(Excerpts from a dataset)
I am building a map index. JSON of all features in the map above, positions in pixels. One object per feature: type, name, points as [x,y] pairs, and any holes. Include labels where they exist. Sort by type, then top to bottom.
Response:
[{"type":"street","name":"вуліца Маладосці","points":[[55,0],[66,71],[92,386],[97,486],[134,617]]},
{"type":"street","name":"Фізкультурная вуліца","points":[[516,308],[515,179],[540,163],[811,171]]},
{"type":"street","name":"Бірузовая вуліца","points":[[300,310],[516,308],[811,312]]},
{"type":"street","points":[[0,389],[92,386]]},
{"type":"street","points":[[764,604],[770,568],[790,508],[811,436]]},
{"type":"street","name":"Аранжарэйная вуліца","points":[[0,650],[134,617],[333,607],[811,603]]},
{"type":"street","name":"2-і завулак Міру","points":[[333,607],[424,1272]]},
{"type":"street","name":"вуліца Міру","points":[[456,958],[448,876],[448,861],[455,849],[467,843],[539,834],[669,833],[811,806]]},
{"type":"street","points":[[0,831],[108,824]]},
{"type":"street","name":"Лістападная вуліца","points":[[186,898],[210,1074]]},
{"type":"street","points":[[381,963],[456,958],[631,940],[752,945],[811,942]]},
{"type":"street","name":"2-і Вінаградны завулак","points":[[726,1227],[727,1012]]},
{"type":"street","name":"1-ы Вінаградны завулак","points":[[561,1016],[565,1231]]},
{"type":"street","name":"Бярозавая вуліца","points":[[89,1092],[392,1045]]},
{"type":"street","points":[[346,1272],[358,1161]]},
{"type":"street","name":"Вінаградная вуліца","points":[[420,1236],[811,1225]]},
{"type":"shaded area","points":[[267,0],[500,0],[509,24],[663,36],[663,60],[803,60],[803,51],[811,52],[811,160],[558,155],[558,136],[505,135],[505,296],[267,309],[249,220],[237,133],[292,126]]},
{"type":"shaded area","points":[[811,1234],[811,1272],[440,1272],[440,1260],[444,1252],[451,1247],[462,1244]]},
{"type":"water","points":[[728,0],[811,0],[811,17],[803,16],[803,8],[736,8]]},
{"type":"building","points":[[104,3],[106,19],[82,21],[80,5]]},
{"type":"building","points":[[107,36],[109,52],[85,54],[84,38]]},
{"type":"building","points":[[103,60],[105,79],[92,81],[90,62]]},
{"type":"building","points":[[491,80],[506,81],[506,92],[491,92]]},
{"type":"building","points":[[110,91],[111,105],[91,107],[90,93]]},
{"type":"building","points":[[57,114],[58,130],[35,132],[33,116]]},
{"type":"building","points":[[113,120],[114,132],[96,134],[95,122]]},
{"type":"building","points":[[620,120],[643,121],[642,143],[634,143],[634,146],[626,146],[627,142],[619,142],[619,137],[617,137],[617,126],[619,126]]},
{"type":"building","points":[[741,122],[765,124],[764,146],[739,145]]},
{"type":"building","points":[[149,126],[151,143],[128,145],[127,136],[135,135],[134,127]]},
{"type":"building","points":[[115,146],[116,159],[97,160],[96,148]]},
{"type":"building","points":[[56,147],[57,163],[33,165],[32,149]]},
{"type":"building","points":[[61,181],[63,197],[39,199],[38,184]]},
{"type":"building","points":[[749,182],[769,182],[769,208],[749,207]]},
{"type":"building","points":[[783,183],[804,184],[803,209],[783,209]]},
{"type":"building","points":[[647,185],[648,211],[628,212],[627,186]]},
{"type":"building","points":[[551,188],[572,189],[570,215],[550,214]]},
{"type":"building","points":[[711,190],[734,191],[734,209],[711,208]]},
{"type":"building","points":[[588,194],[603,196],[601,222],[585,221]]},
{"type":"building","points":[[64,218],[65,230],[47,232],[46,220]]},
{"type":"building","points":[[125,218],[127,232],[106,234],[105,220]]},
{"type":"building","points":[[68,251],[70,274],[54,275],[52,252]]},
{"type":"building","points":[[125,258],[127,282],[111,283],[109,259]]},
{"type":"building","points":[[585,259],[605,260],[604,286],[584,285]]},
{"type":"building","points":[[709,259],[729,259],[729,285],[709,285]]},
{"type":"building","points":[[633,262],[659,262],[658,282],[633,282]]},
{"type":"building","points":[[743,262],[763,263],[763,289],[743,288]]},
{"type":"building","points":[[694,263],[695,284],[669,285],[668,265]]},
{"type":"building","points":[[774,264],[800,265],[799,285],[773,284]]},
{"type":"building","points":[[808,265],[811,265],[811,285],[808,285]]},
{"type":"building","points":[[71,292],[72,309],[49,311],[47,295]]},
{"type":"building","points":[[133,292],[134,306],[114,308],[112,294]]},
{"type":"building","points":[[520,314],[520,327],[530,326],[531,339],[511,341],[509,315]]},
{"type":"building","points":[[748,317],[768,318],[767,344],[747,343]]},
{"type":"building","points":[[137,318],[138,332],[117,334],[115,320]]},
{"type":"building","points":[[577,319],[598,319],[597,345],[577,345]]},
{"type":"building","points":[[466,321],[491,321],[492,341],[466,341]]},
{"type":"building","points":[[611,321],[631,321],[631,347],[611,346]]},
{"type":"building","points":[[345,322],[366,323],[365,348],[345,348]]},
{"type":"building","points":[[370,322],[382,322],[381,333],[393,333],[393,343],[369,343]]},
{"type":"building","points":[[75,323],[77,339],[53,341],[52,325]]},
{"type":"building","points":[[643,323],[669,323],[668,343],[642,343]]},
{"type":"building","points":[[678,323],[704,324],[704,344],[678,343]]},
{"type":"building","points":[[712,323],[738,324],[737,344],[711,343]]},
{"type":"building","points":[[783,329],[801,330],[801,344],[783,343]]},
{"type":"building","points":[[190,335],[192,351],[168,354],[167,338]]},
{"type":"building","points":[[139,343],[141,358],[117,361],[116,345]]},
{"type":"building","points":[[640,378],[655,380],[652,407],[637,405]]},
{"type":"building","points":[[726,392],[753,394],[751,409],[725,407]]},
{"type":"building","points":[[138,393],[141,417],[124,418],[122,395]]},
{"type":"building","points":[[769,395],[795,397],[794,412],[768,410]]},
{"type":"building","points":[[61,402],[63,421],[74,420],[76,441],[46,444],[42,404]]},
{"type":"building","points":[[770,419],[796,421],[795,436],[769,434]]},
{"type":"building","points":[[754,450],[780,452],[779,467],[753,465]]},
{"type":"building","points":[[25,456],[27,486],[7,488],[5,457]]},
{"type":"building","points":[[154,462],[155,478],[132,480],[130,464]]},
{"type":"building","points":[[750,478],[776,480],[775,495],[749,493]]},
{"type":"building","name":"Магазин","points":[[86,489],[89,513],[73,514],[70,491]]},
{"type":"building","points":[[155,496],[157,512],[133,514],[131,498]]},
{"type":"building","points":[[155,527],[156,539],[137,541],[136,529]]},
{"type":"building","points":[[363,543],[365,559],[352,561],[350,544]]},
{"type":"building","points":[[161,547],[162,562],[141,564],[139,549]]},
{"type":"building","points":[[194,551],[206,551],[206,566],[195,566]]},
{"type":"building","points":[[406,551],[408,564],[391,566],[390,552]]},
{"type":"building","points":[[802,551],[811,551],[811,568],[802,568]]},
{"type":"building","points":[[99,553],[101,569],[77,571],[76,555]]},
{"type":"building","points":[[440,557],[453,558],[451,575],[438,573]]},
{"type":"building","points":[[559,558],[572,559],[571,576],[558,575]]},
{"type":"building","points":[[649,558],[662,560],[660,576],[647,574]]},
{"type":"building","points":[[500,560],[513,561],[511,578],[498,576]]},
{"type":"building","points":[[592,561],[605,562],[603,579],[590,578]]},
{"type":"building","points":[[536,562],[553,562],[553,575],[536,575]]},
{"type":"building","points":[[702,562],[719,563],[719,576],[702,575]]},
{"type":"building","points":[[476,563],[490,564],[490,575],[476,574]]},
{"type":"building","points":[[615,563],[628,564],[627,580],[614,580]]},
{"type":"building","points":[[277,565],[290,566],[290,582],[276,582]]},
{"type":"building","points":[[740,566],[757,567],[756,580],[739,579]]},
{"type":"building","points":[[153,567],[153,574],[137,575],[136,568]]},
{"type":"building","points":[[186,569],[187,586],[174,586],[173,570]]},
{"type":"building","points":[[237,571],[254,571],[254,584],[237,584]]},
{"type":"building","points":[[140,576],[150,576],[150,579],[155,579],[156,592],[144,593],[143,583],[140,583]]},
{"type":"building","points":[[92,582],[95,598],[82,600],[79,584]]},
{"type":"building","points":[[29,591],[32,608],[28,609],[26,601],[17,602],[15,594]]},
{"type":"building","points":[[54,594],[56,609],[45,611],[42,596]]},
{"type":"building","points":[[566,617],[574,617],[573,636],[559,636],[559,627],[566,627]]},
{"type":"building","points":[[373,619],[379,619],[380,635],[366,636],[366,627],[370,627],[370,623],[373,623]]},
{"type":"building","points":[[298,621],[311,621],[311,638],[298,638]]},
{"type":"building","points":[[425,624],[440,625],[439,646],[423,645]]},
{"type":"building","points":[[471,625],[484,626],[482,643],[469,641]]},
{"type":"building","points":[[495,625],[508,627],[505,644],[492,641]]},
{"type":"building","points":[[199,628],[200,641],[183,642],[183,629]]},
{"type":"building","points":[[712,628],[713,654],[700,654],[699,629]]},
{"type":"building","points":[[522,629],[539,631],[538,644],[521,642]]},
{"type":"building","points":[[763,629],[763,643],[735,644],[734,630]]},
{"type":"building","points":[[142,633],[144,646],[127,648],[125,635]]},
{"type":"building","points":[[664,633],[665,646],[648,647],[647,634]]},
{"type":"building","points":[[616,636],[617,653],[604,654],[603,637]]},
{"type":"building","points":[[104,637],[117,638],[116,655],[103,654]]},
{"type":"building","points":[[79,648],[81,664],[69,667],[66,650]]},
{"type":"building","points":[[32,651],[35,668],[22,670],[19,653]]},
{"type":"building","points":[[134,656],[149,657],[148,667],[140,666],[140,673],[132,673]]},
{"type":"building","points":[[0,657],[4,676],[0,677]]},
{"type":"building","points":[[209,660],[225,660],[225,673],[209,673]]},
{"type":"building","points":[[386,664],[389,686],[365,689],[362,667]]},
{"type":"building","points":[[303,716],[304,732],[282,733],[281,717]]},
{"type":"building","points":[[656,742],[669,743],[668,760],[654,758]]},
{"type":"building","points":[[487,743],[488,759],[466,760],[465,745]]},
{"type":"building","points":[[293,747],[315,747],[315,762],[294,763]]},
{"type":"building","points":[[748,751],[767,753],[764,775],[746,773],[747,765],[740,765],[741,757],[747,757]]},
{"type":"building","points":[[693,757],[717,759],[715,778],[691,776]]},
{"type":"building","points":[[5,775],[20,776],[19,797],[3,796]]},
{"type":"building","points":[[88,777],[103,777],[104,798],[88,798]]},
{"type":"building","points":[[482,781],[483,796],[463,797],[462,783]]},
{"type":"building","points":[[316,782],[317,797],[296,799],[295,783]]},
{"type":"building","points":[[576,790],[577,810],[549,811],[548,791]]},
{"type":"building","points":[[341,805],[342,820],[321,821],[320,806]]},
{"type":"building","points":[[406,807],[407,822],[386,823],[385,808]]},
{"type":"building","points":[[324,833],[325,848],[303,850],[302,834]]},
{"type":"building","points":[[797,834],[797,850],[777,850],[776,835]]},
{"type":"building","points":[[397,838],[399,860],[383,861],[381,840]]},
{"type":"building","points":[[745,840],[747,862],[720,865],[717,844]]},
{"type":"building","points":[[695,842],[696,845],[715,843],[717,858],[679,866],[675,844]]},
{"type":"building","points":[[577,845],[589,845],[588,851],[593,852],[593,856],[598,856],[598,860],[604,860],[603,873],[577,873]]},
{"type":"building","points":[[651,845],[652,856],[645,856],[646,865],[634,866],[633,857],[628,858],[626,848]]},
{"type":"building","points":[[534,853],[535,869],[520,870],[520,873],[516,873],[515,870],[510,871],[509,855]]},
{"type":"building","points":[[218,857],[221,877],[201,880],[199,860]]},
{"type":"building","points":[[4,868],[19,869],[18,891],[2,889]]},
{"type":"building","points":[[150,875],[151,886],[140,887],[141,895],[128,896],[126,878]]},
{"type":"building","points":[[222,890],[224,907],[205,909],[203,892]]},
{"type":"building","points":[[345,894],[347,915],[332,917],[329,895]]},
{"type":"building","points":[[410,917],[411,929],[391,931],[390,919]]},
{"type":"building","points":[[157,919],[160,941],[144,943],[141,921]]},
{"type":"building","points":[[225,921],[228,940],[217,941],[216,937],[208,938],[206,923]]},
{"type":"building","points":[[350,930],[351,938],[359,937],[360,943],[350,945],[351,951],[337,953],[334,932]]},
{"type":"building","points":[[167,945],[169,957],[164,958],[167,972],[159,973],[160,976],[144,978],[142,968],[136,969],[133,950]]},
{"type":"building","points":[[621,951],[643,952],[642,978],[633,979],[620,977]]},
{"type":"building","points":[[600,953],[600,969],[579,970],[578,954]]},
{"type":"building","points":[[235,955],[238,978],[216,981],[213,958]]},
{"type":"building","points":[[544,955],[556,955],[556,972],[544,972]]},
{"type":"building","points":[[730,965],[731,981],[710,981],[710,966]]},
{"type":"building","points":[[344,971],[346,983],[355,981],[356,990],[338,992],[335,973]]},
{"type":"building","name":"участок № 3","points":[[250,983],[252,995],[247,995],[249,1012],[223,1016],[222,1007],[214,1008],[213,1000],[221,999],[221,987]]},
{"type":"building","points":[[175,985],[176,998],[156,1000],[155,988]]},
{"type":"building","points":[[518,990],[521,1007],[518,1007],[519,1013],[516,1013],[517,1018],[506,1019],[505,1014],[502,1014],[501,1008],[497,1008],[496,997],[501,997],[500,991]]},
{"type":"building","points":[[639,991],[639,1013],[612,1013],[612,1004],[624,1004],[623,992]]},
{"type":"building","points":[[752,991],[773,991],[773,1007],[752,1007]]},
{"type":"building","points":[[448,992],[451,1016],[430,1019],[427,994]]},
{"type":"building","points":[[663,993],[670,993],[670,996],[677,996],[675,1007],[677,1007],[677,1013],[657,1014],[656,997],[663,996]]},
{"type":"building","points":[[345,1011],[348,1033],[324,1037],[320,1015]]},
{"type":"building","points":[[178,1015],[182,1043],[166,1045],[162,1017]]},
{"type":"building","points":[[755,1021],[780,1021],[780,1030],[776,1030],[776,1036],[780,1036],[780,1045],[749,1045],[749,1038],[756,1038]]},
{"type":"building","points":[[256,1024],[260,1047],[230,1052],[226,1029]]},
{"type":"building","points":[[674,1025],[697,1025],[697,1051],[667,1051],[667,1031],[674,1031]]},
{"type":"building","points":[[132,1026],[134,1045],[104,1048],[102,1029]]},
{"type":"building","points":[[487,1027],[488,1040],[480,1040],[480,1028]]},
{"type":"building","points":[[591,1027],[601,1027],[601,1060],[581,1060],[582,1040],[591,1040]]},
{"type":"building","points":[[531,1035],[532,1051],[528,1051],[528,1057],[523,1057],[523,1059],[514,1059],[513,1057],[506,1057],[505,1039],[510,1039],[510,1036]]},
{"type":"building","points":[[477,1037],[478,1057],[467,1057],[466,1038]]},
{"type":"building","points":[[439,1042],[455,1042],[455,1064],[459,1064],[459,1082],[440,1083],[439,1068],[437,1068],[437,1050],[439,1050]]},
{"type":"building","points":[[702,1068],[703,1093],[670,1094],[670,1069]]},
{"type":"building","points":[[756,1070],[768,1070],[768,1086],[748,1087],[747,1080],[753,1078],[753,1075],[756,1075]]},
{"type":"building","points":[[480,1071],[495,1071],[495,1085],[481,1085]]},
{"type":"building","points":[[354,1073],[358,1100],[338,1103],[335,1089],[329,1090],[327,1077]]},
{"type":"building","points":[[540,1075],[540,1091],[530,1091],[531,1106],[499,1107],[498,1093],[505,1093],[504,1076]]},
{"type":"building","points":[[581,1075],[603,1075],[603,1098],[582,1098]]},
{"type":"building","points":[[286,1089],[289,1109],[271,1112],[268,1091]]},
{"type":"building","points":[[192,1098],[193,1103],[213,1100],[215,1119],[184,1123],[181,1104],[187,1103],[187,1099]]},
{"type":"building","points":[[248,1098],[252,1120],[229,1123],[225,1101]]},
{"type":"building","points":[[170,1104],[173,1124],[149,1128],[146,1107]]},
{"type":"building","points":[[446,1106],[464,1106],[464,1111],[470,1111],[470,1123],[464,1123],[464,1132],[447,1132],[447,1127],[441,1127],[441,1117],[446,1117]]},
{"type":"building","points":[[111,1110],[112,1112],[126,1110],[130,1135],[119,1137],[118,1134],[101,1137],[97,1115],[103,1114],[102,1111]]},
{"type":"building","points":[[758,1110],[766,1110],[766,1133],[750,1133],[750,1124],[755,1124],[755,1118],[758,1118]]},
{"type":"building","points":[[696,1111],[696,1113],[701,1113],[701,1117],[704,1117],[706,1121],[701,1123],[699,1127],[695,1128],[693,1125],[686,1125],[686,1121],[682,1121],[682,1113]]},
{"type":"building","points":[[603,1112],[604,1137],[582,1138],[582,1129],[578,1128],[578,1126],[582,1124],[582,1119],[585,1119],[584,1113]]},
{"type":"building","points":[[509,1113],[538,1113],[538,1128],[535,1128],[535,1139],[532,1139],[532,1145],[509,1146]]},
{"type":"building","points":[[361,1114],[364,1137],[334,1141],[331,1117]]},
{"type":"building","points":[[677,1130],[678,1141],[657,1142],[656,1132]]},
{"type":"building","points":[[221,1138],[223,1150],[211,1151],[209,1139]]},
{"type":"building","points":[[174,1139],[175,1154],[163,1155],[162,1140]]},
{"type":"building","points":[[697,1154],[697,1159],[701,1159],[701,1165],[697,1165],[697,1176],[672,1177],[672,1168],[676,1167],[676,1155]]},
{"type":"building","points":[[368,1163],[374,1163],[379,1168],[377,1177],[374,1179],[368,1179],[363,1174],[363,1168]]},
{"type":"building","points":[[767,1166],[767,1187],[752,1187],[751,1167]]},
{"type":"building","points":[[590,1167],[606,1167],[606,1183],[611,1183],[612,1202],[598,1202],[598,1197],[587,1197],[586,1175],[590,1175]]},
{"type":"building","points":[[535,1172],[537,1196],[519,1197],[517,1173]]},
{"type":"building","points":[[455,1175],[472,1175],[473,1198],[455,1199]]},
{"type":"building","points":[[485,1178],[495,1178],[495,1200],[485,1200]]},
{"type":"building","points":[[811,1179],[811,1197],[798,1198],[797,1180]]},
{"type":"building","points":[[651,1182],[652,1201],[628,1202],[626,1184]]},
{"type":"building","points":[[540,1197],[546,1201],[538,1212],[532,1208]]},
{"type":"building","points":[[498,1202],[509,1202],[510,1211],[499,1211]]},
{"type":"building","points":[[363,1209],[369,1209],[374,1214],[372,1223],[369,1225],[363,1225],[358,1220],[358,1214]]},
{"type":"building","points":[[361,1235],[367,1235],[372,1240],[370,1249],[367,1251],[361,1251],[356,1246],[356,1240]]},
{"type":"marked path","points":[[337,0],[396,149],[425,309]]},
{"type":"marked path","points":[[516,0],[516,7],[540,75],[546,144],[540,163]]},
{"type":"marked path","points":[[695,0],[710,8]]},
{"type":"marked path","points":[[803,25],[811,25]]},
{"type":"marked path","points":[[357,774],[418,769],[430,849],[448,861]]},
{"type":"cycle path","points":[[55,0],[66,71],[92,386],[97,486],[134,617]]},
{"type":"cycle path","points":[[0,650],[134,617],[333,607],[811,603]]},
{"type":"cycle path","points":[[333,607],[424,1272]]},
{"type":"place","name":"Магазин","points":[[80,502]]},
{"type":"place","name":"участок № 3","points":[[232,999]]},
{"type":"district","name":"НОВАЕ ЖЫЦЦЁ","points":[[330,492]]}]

**Work required**
Say how many lines in the records contain the word "marked". Nothing but the number is required.

**Expected answer**
5